[Source records]
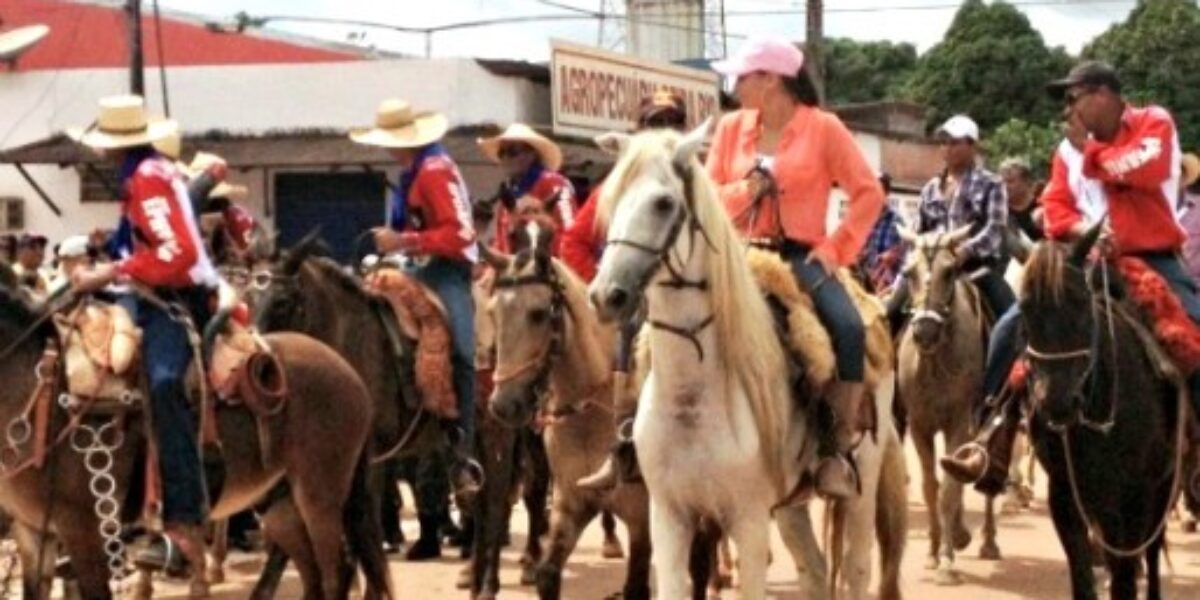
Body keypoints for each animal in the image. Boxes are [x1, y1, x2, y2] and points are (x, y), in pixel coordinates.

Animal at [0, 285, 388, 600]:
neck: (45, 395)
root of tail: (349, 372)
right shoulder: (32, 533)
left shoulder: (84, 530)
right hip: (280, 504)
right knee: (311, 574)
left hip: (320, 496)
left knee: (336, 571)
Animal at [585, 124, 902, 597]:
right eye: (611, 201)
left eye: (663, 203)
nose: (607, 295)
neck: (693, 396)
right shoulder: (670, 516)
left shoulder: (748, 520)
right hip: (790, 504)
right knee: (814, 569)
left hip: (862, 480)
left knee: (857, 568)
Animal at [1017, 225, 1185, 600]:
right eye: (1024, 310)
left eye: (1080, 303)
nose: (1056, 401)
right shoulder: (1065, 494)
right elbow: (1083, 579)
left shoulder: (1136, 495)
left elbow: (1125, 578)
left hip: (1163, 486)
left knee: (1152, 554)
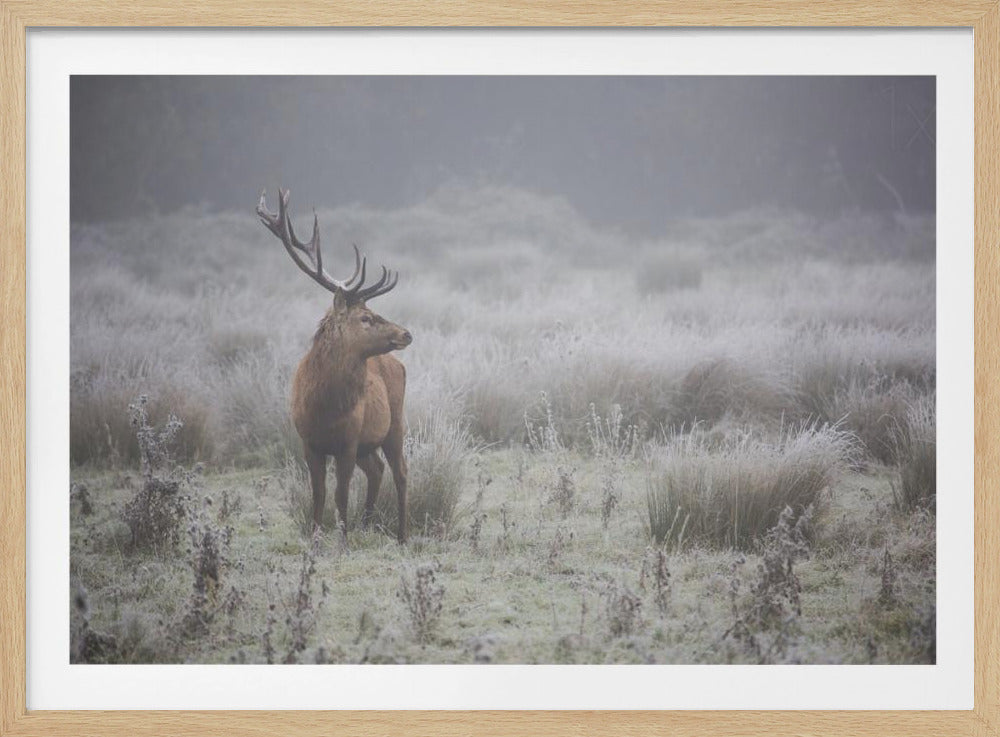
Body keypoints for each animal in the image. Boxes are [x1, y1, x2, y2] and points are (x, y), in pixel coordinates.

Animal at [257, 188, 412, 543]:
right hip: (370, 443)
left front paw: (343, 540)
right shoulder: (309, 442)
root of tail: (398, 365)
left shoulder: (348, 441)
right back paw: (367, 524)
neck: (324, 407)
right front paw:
* * *
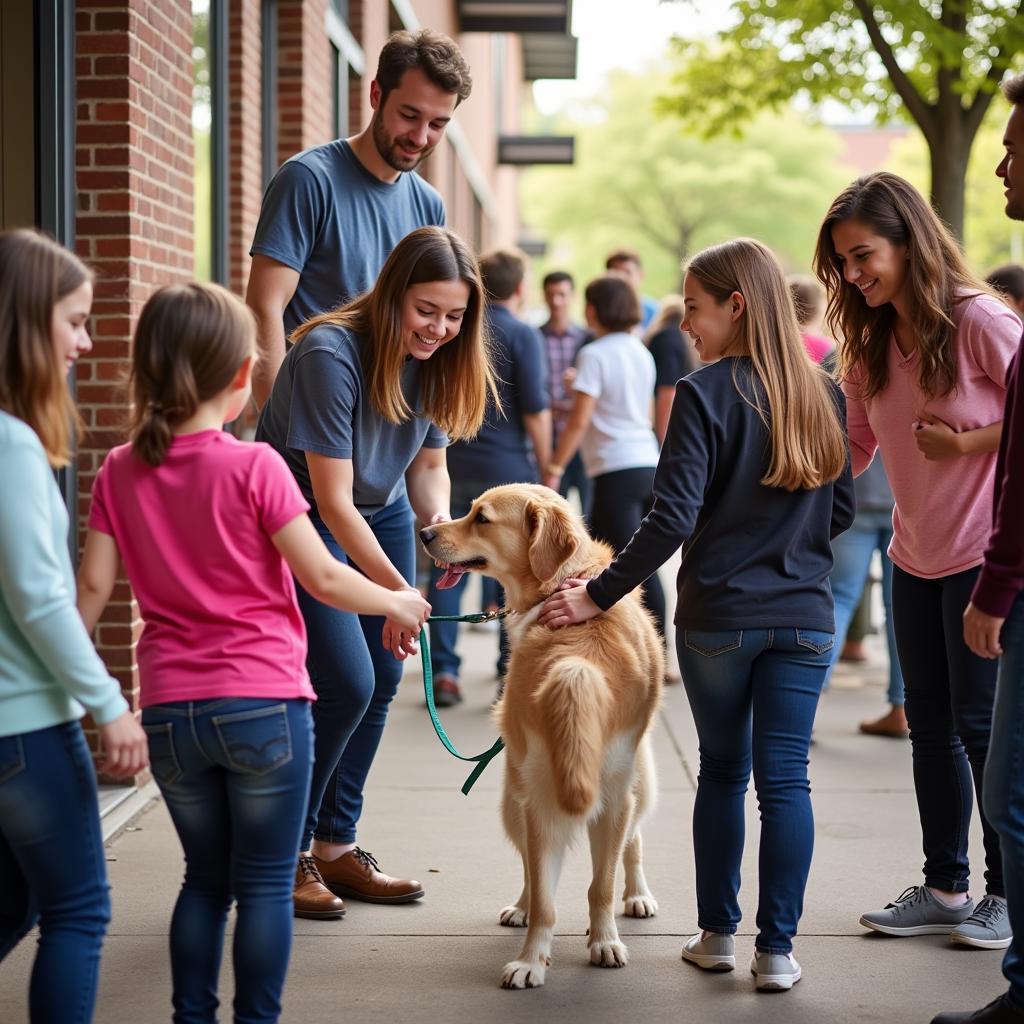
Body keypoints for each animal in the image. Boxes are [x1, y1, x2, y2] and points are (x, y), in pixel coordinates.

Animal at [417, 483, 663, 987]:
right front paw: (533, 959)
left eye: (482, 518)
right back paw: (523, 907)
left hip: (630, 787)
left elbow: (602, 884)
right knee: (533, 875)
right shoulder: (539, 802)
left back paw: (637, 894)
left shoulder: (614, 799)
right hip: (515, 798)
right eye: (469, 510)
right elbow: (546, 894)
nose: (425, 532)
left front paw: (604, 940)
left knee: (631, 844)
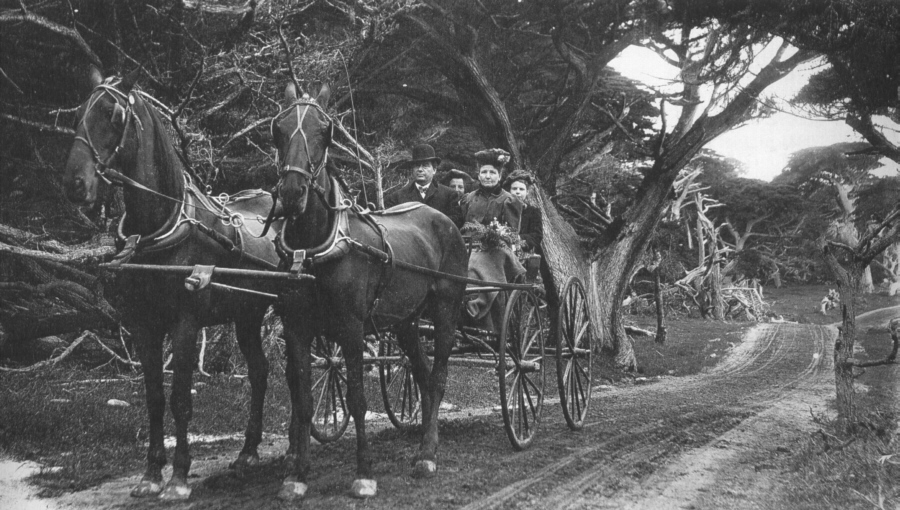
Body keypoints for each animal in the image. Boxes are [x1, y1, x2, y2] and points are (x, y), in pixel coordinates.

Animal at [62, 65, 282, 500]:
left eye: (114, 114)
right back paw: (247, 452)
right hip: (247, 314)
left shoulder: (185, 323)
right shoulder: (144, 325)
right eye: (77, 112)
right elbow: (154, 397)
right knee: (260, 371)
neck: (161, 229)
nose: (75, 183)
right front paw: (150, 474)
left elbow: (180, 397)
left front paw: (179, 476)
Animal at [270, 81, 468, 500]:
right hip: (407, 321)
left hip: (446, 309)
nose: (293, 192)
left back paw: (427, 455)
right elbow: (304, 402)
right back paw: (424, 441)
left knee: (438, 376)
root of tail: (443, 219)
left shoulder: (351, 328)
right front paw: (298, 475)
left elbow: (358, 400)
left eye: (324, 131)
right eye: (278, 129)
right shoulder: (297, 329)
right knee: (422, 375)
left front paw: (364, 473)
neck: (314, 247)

### [What needs to be done]
Using the data above, copy exactly the lines from the one containing "left front paw: (604, 940)" to the one containing "right back paw: (247, 452)", inclusive. Exclude the pictures.

### [Answer box]
left front paw: (604, 940)
left knee: (631, 844)
Body keypoints for each animal in the image. Boxes are [x1, y1, x2, y2] and points are (x, y), in pixel coordinates.

Animal at [62, 65, 282, 500]:
left eye: (114, 114)
right back paw: (247, 452)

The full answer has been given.